* **Prompt**: Keeping every word in place, write out the entries that come next.

* **Given information**:
=-=-=-=-=

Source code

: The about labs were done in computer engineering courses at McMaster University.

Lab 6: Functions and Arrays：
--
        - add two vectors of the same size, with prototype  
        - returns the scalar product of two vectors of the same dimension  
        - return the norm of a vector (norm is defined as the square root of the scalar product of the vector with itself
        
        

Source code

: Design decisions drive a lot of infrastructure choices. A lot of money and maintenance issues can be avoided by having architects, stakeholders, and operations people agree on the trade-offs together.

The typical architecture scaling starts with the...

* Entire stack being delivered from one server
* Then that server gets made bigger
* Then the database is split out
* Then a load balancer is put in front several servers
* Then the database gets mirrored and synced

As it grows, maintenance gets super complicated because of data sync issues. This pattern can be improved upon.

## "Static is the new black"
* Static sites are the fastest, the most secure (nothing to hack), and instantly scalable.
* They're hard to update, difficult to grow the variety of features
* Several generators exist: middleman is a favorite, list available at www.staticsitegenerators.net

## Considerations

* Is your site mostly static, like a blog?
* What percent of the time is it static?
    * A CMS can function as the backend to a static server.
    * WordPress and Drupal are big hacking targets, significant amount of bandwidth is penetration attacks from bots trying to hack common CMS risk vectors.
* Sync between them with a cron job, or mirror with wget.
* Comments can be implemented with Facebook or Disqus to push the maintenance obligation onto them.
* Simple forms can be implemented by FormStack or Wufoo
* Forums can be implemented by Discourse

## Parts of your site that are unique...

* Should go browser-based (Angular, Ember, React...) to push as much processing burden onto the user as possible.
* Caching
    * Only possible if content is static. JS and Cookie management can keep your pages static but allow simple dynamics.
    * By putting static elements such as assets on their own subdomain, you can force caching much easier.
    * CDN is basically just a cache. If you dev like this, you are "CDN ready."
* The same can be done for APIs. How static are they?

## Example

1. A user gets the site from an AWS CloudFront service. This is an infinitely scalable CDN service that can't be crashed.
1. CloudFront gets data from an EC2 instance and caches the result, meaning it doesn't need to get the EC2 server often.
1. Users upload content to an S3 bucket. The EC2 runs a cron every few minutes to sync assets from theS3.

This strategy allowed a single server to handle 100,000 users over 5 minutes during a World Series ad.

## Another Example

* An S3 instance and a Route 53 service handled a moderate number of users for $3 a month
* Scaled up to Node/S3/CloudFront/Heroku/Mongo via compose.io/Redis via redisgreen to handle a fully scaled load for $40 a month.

=-=-=-=-=

* **Task output**:
Source code

: The about labs were done in computer engineering courses at McMaster University.

Lab 6: Functions and Arrays：
--
        - add two vectors of the same size, with prototype  
        - returns the scalar product of two vectors of the same dimension  
        - return the norm of a vector (norm is defined as the square root of the scalar product of the vector with itself
        
        

Source code

: Design decisions drive a lot of infrastructure choices. A lot of money and maintenance issues can be avoided by having architects, stakeholders, and operations people agree on the trade-offs together.

The typical architecture scaling starts with the...

* Entire stack being delivered from one server
* Then that server gets made bigger
* Then the database is split out
* Then a load balancer is put in front several servers
* Then the database gets mirrored and synced

As it grows, maintenance gets super complicated because of data sync issues. This pattern can be improved upon.

## "Static is the new black"
* Static sites are the fastest, the most secure (nothing to hack), and instantly scalable.
* They're hard to update, difficult to grow the variety of features
* Several generators exist: middleman is a favorite, list available at www.staticsitegenerators.net

## Considerations

* Is your site mostly static, like a blog?
* What percent of the time is it static?
    * A CMS can function as the backend to a static server.
    * WordPress and Drupal are big hacking targets, significant amount of bandwidth is penetration attacks from bots trying to hack common CMS risk vectors.
* Sync between them with a cron job, or mirror with wget.
* Comments can be implemented with Facebook or Disqus to push the maintenance obligation onto them.
* Simple forms can be implemented by FormStack or Wufoo
* Forums can be implemented by Discourse

## Parts of your site that are unique...

* Should go browser-based (Angular, Ember, React...) to push as much processing burden onto the user as possible.
* Caching
    * Only possible if content is static. JS and Cookie management can keep your pages static but allow simple dynamics.
    * By putting static elements such as assets on their own subdomain, you can force caching much easier.
    * CDN is basically just a cache. If you dev like this, you are "CDN ready."
* The same can be done for APIs. How static are they?

## Example

1. A user gets the site from an AWS CloudFront service. This is an infinitely scalable CDN service that can't be crashed.
1. CloudFront gets data from an EC2 instance and caches the result, meaning it doesn't need to get the EC2 server often.
1. Users upload content to an S3 bucket. The EC2 runs a cron every few minutes to sync assets from theS3.

This strategy allowed a single server to handle 100,000 users over 5 minutes during a World Series ad.

## Another Example

* An S3 instance and a Route 53 service handled a moderate number of users for $3 a month
* Scaled up to Node/S3/CloudFront/Heroku/Mongo via compose.io/Redis via redisgreen to handle a fully scaled load for $40 a month.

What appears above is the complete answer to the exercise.